International stocks in the Thrift Savings Plan fell in May for the first time since February, according to the latest TSP figures.
The I Fund experienced a 3.12 percent decrease last month, but is up 6.46 percent overall since January. The fund gained 5.32 percent in April.
The TSP’s fixed income (F) fund also dipped in May, declining 1.78 percent. It’s down 0.76 percent overall since January.
TSP’s other offerings remained in the black, with the C Fund gaining 2.34 percent in May and 27.26 percent overall during the past 12 months. The C Fund, which increased 1.93 percent in April, is invested in common stocks.

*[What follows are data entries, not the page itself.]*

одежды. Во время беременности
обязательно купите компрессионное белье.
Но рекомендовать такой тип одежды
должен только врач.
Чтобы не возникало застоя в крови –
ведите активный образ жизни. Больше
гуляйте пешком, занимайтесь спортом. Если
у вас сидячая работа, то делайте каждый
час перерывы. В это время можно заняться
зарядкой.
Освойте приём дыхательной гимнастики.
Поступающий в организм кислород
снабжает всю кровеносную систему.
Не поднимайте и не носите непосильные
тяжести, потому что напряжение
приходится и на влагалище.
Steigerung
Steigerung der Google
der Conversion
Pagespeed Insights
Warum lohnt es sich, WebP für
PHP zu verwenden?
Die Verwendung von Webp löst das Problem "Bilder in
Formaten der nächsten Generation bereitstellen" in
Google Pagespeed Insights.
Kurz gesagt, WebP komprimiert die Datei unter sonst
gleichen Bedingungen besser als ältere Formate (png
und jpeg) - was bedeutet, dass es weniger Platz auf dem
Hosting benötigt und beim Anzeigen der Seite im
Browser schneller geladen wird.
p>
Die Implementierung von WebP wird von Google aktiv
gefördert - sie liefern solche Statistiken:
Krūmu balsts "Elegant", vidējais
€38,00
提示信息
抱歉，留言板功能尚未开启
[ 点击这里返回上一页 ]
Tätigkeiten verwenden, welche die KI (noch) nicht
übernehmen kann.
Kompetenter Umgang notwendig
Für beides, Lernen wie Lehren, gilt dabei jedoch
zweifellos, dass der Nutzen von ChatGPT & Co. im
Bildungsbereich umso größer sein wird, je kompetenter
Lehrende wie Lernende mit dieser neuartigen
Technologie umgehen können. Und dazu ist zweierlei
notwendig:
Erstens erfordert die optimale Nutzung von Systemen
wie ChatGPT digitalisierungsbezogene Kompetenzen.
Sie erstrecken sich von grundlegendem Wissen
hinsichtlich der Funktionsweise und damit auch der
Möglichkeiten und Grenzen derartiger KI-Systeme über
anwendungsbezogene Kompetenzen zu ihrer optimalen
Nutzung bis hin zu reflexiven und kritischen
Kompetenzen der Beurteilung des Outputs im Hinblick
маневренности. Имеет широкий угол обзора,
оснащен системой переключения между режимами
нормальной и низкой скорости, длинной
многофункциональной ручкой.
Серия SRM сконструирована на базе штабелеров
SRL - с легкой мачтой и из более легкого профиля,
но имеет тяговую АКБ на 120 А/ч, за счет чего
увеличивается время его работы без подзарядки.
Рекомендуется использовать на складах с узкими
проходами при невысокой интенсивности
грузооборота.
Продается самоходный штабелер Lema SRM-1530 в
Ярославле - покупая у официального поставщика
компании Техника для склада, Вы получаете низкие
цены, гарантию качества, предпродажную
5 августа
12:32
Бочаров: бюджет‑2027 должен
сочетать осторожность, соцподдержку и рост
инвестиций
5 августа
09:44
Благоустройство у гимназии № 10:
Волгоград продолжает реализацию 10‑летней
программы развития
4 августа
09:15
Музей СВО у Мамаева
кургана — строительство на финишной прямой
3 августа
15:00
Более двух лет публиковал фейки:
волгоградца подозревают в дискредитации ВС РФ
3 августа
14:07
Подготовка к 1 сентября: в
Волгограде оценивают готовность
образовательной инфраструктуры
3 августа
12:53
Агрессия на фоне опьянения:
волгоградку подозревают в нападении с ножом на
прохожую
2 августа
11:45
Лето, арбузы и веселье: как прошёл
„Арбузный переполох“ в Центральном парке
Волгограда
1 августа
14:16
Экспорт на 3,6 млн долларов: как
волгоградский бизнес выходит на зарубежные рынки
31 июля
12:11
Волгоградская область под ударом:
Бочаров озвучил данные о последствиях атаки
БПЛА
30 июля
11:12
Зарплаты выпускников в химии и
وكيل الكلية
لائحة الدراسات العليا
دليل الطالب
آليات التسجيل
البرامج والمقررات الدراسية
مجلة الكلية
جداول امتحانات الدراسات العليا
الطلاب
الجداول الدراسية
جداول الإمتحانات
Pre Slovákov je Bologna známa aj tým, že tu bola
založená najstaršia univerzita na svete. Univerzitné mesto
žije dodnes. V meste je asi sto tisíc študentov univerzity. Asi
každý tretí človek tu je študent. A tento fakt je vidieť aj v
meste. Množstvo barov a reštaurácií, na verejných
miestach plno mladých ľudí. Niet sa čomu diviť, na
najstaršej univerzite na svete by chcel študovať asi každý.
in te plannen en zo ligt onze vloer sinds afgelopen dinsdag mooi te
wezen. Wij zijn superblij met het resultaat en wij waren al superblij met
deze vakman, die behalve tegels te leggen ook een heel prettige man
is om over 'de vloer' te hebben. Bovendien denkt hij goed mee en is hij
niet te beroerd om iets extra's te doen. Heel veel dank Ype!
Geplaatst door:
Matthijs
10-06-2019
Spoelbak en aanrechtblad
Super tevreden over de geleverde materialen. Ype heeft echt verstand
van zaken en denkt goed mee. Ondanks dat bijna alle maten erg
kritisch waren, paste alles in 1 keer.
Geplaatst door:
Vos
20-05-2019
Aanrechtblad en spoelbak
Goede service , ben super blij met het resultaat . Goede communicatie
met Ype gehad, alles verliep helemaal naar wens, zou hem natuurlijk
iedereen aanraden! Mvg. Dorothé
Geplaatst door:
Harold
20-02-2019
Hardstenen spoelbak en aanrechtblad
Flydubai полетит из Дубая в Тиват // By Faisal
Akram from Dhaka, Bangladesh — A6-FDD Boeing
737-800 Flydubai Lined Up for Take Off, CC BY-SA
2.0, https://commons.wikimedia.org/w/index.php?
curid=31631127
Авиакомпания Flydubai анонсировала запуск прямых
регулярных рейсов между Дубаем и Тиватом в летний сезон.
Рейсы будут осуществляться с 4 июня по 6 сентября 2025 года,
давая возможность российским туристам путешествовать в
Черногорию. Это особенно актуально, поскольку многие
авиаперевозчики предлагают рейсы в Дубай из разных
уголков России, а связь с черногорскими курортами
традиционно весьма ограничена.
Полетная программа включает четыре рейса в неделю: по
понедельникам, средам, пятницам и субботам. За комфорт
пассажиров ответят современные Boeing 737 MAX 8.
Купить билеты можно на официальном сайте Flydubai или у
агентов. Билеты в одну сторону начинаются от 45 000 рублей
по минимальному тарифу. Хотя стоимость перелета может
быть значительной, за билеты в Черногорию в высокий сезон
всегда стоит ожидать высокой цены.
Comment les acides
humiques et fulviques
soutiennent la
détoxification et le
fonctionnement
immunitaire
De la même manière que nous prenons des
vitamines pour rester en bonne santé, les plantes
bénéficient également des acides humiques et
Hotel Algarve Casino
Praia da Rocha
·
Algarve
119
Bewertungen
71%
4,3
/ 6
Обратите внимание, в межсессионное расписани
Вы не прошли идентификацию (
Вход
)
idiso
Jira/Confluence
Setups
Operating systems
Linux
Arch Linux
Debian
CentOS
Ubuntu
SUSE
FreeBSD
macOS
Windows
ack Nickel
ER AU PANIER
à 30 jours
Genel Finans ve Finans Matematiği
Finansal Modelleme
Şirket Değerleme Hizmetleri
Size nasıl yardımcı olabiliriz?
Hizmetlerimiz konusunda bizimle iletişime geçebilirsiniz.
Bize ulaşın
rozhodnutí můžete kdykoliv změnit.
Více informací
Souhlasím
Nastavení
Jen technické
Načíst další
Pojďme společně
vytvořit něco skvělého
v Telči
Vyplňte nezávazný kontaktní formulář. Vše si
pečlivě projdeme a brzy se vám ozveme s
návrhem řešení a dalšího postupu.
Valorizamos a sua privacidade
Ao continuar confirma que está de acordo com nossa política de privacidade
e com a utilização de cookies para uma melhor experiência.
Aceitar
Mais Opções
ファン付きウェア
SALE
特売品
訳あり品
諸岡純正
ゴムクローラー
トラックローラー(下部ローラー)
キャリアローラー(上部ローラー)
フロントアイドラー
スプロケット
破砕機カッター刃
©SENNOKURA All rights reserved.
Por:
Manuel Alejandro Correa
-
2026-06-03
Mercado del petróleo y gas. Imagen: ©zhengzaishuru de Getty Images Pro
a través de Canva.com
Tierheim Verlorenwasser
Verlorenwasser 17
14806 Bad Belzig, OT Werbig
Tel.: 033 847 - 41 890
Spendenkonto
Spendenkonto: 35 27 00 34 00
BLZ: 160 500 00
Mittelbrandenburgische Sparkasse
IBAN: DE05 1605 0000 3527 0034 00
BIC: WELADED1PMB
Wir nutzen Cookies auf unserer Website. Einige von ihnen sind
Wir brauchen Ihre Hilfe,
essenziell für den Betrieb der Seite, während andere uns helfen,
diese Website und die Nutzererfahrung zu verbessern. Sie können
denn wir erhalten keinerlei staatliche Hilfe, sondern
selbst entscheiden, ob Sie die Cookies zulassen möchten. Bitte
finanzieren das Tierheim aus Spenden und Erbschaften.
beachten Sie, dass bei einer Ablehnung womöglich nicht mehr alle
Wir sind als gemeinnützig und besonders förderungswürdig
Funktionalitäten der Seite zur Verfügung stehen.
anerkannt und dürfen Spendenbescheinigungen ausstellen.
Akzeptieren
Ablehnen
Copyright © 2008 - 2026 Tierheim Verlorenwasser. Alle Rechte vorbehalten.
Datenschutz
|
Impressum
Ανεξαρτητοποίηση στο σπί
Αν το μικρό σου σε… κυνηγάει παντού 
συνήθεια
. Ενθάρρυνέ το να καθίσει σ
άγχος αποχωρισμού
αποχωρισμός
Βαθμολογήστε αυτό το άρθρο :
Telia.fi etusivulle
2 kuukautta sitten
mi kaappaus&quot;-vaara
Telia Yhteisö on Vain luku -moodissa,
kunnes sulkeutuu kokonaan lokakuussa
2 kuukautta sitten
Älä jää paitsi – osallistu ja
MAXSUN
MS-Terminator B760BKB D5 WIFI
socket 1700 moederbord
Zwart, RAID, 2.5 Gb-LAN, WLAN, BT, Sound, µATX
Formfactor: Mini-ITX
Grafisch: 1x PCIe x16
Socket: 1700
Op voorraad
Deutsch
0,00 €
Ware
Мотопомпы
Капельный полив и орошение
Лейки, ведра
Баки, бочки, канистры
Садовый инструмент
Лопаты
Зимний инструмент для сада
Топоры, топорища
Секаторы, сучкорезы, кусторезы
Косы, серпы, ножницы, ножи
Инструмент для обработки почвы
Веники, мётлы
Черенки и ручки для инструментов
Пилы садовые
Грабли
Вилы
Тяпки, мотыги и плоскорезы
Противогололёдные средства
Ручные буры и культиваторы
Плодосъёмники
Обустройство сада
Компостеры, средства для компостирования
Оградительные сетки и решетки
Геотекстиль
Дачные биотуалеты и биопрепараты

The S Fund -- which is invested in small and midsize companies and tracks the Dow Jones Wilshire 4500 Index -- rose 2.71 percent in May and has increased 31.05 percent during the last 12 months, the highest overall return of all TSP offerings for that time. The fund’s 2.71 percent return in May also was the highest among the TSP’s offerings last month.
The TSP’s most stable offering, the government securities (G) fund, stayed almost the same in May as in April, increasing 0.12 percent after gaining 0.13 percent in January, February and March.
The lifecycle funds, designed to move investors to less risky portfolios as they near retirement, continued to grow in May, but at a slower rate. L Income -- for TSP participants who have already started withdrawing money -- earned 0.19 percent; L 2020 increased 0.33 percent; L 2030 was up 0.43 percent; L 2040 grew 0.51 percent; and L 2050 came in at 0.53 percent.
Lifecycle investments also have performed well for the past 12 months, with L Income gaining 6.5 percent, L 2020 up 15.78 percent, L 2030 increasing 19.66 percent, L 2040 bringing in 22.59 percent and L 2050 jumping 25.56 percent.